New Jersey Administrative Code
Title 10 - HUMAN SERVICES
Chapter 49 - ADMINISTRATION MANUAL
Subchapter 2 - NEW JERSEY MEDICAID BENEFICIARIES
Section 10:49-2.10 - Verification of eligibility for Medicaid or NJ FamilyCare; or Pharmaceutical Assistance to the Aged and Disabled (PAAD) services

Universal Citation: NJ Admin Code 10:49-2.10

Current through Register Vol. 56, No. 18, September 16, 2024

(a) Each Medicaid or NJ FamilyCare beneficiary, except Nursing Facility beneficiaries, will be issued a Health Benefits Identification (HBID) Card for identification purposes. Each beneficiary will be issued an HBID Emergency Services Letter to use as identification when seeking emergency services prior to receiving the HBID card in the mail. (See Appendix, N.J.A.C. 10:49). This letter contains pertinent information, which the provider will need in order to submit claims for emergency services provided to the beneficiary. This letter is not valid proof of eligibility for Medicaid/NJ FamilyCare and should not be used by the provider for such purposes, except that the letter serves as proof of eligibility only in the event that the client is newly eligible and there is no record of the client when using the eligibility verification system. A request for reimbursement based solely upon the presentation of the Health Benefits Identification Card Emergency Services Letter does not guarantee payment. The beneficiary shall present either the HBID Emergency Services Letter or the HBID Card to the provider, as a proof of identification, every time a service is to be provided. See 10:49-2.12 for a description and information about the Medicaid Eligibility Identification Number and see 10:49-2.13 for information about the Medicaid and NJ FamilyCare forms or cards that are used to validate eligibility. The Recipient Eligibility Verification System (REVS) or Medicaid Eligibility Verification System (MEVS) shall be used to validate eligibility each time the beneficiary presents the HBID card and requests services (see 10:49-2.11) .

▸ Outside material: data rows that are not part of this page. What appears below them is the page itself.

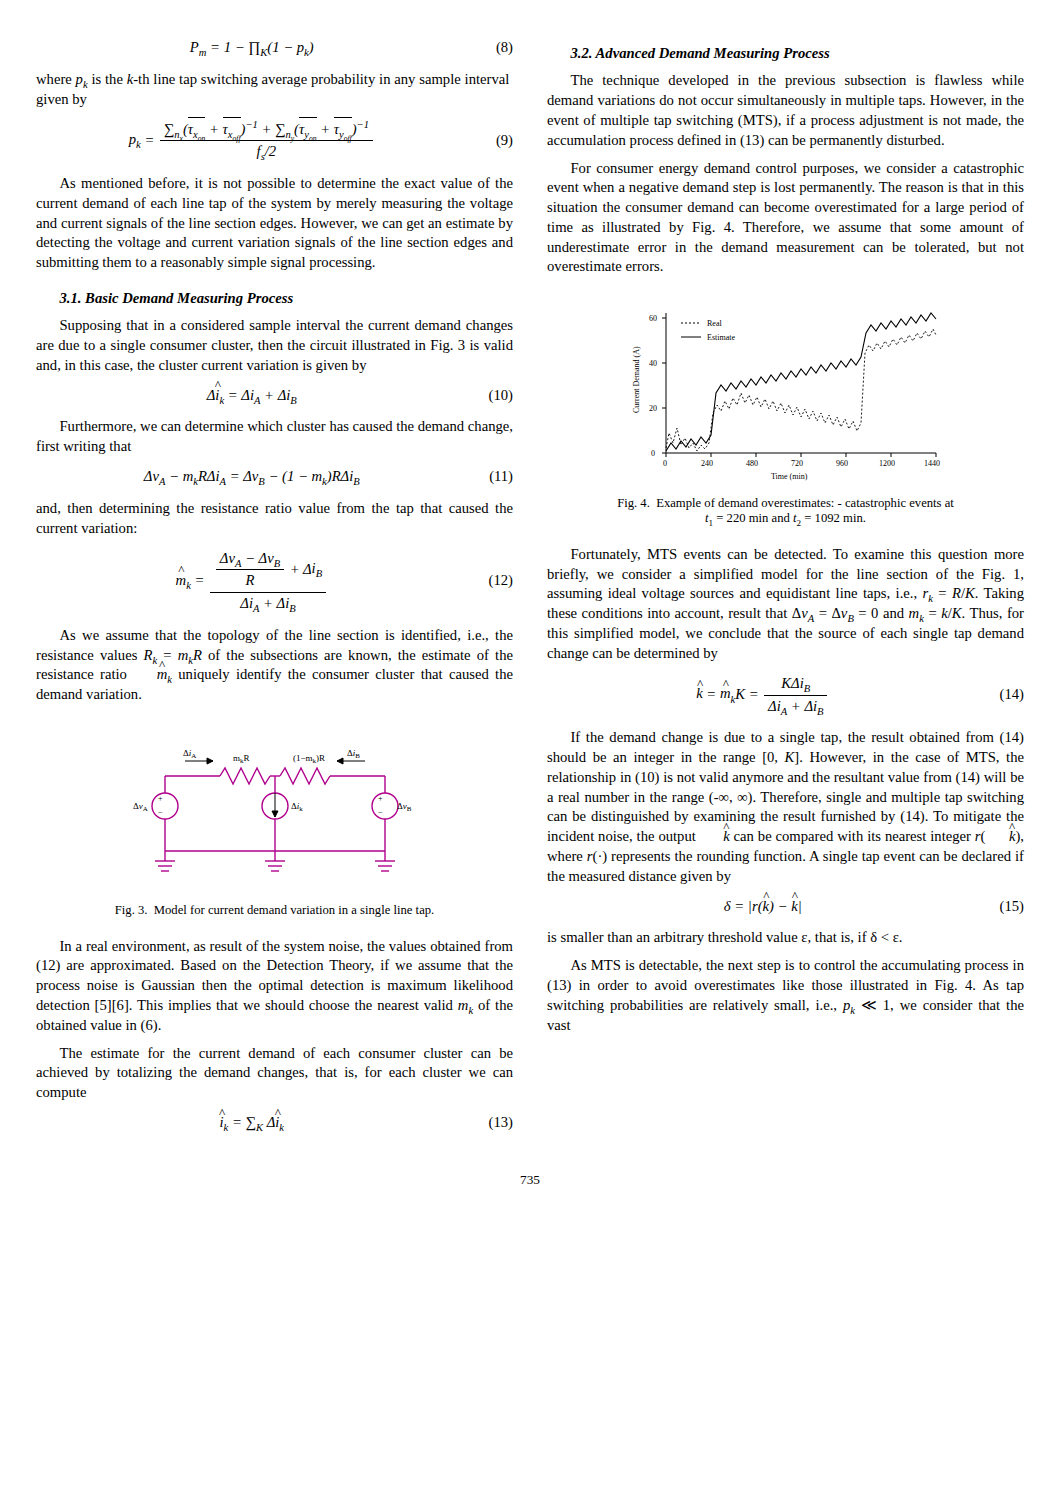Pm = 1 − ∏K(1 − pk)
(8)
where pk is the k-th line tap switching average probability in any sample interval given by
pk = ∑nx(τxon + τxoff)−1 + ∑ny(τyon + τyoff)−1 fs/2
(9)
As mentioned before, it is not possible to determine the exact value of the current demand of each line tap of the system by merely measuring the voltage and current signals of the line section edges. However, we can get an estimate by detecting the voltage and current variation signals of the line section edges and submitting them to a reasonably simple signal processing.
3.1. Basic Demand Measuring Process
Supposing that in a considered sample interval the current demand changes are due to a single consumer cluster, then the circuit illustrated in Fig. 3 is valid and, in this case, the cluster current variation is given by
Δik = ΔiA + ΔiB
(10)
Furthermore, we can determine which cluster has caused the demand change, first writing that
ΔvA − mkRΔiA = ΔvB − (1 − mk)RΔiB
(11)
and, then determining the resistance ratio value from the tap that caused the current variation:
mk = ΔvA − ΔvB R + ΔiB ΔiA + ΔiB
(12)
As we assume that the topology of the line section is identified, i.e., the resistance values Rk = mkR of the subsections are known, the estimate of the resistance ratio mk uniquely identify the consumer cluster that caused the demand variation.
ΔiA mkR (1−mk)R ΔiB ΔvA ΔvB Δik + − + −
Fig. 3. Model for current demand variation in a single line tap.
In a real environment, as result of the system noise, the values obtained from (12) are approximated. Based on the Detection Theory, if we assume that the process noise is Gaussian then the optimal detection is maximum likelihood detection [5][6]. This implies that we should choose the nearest valid mk of the obtained value in (6).
The estimate for the current demand of each consumer cluster can be achieved by totalizing the demand changes, that is, for each cluster we can compute
ik = ∑K Δik
(13)
3.2. Advanced Demand Measuring Process
The technique developed in the previous subsection is flawless while demand variations do not occur simultaneously in multiple taps. However, in the event of multiple tap switching (MTS), if a process adjustment is not made, the accumulation process defined in (13) can be permanently disturbed.
For consumer energy demand control purposes, we consider a catastrophic event when a negative demand step is lost permanently. The reason is that in this situation the consumer demand can become overestimated for a large period of time as illustrated by Fig. 4. Therefore, we assume that some amount of underestimate error in the demand measurement can be tolerated, but not overestimate errors.
0 240 480 720 960 1200 1440 0 20 40 60 Time (min) Current Demand (A) Real Estimate
Fig. 4. Example of demand overestimates: - catastrophic events at
t1 = 220 min and t2 = 1092 min.
Fortunately, MTS events can be detected. To examine this question more briefly, we consider a simplified model for the line section of the Fig. 1, assuming ideal voltage sources and equidistant line taps, i.e., rk = R/K. Taking these conditions into account, result that ΔvA = ΔvB = 0 and mk = k/K. Thus, for this simplified model, we conclude that the source of each single tap demand change can be determined by
k = mkK = KΔiB ΔiA + ΔiB
(14)
If the demand change is due to a single tap, the result obtained from (14) should be an integer in the range [0, K]. However, in the case of MTS, the relationship in (10) is not valid anymore and the resultant value from (14) will be a real number in the range (-∞, ∞). Therefore, single and multiple tap switching can be distinguished by examining the result furnished by (14). To mitigate the incident noise, the output k can be compared with its nearest integer r(k), where r(·) represents the rounding function. A single tap event can be declared if the measured distance given by
δ = |r(k) − k|
(15)
is smaller than an arbitrary threshold value ε, that is, if δ < ε.
As MTS is detectable, the next step is to control the accumulating process in (13) in order to avoid overestimates like those illustrated in Fig. 4. As tap switching probabilities are relatively small, i.e., pk ≪ 1, we consider that the vast
735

1. When extended plans of treatment have been approved, it is especially important to review the validation of eligibility form each time a service is provided.
i. Medical authorization or approval of a service by the Division shall not be construed as a guarantee that a person is eligible for the Medicaid or NJ FamilyCare program.

ii. There shall be no reimbursement for services performed after termination of eligibility, except as noted in 10:49-5.5(a)9.